La question européenne est l’enjeu de la campagne parce que c’est cette question qui concentre tout ce qui oppose M. Macron et Mme Le Pen. Or sur cette question la vision et le discours de M. Mélenchon sont identiques à ceux de Mme Le Pen : hostilité à l’UE et à l’OTAN, sortie de l’euro, levée des sanctions contre la Russie et reconnaissance de l’annexion de la Crimée. Sur tous ces points, les différences entre eux sont négligeables : pas le même scénario de sortie de l’euro, mais le résultat serait le même, pas de sortie complète de l’OTAN pour Mme Le Pen. Rien d’essentiel, tout au plus pourrait-on remarquer que le poutinisme de Mme Le Pen a le mérite de la sincérité, alors que M. Mélenchon essaie de faire oublier son alignement servile sur le Kremlin (Ukraine, Pays Baltes, Syrie, Venezuela) en ergotant sur la différence entre la Russie et son tsar.

Et la VIe République, et l’immigration, objectera-t-on ?

Bien sûr, M. Mélenchon a son point d’honneur de gauche, et a développé un écolo-keynésianisme séduisant qui n’est pas le keynésianisme xénophobe. Mais ces clivages sont des poulies qui tournent à vide, car le programme de démocratie directe de M. Mélenchon est un gadget, tout comme le discours anti-immigrés et la « priorité nationale » de Mme Le Pen sont de pures incantations, qui n’ont guère d’application plausible. La priorité nationale est anti-constitutionnelle, la diminution de l’immigration, si tant est qu’elle soit techniquement réalisable, ne résoudra pas et au contraire exacerbera la vraie question à laquelle le FN apporte de fausses solutions : la relance de l’intégration et la lutte contre l’OPA hostile du fondamentalisme sur les musulmans de France, qui sont par la très grande majorité des Français musulmans.

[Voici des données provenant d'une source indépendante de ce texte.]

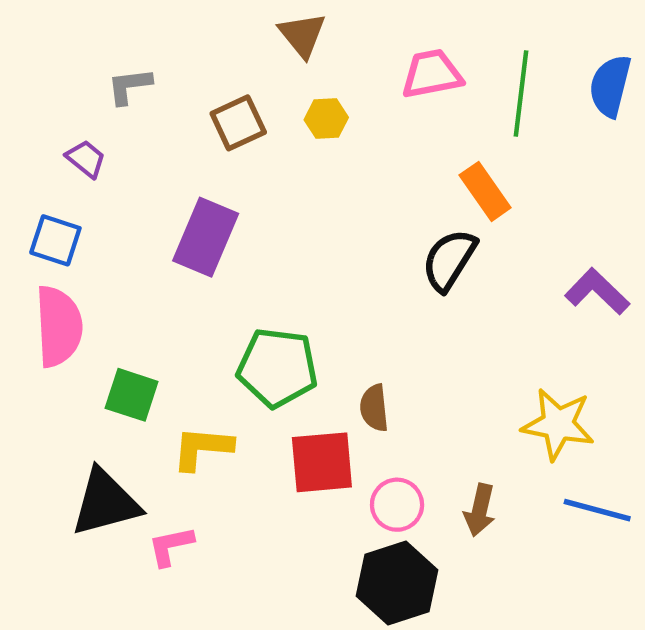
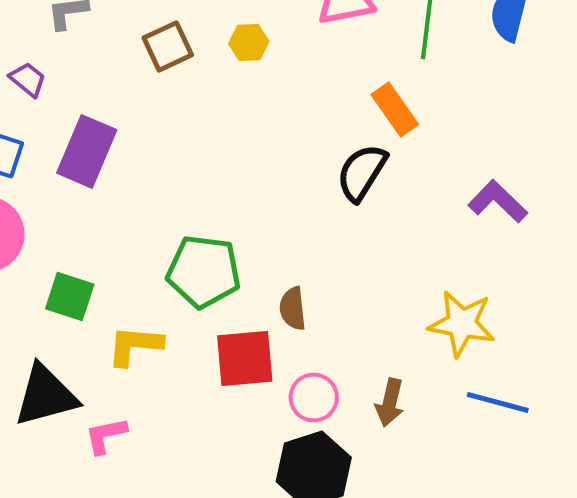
purple rectangle: (206, 237) -> (87, 151), moved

Allié malgré lui du FN, M. Mélenchon ne peut que se taire, mais il est l’auteur et le responsable de son suicide politique. Un collègue spécialiste de l’extrême-gauche a émis cette formule profonde : le mouvement de Mélenchon est un NPA qui a réussi (là où Besancenot avait succombé aux divisions ataviques du trotskisme). Mais ce succès est tout autant un échec. Il ne sert et ne peut servir à rien. Sauf peut-être à affaiblir une gauche démocratique qui n’a pas besoin de cela.

Au-delà du jugement politique, ce populisme de gauche que M. Mélenchon espérait hisser au second tour a-t-il un avenir dans notre système politique ? Je ne le crois pas. La France insoumise est un feu de paille, comme la montée éphémère des gauchistes à 10% dans le sillage des grèves de 1995, parce qu’il n’a pas la capacité (ni la volonté ?) de s’incruster dans le paysage électoral, comme le Front National a su le faire avec une patience opiniâtre depuis 1965. Imagine-t-on une « dédiabolisation » du chavisme lyrique de Mélenchon ? L’indignationnisme face à la mondialisation a des ressorts durables, la panique environnementale (au demeurant justifiée), l’extrême difficulté pour les jeunes d’entrer dans la vie professionnelle, et aussi le complotisme diffus et le cloisonnement social générés par les réseaux sociaux. Mais la défiance et l’indignation ne peuvent pas gagner les élections, à la différence de la peur et de la haine, même si les deux peuvent converger dans le désir de « renverser la table ». L’abstention le 7 mai sera un indicateur de la pertinence de cette analyse. Je parie pour un taux de participation normal.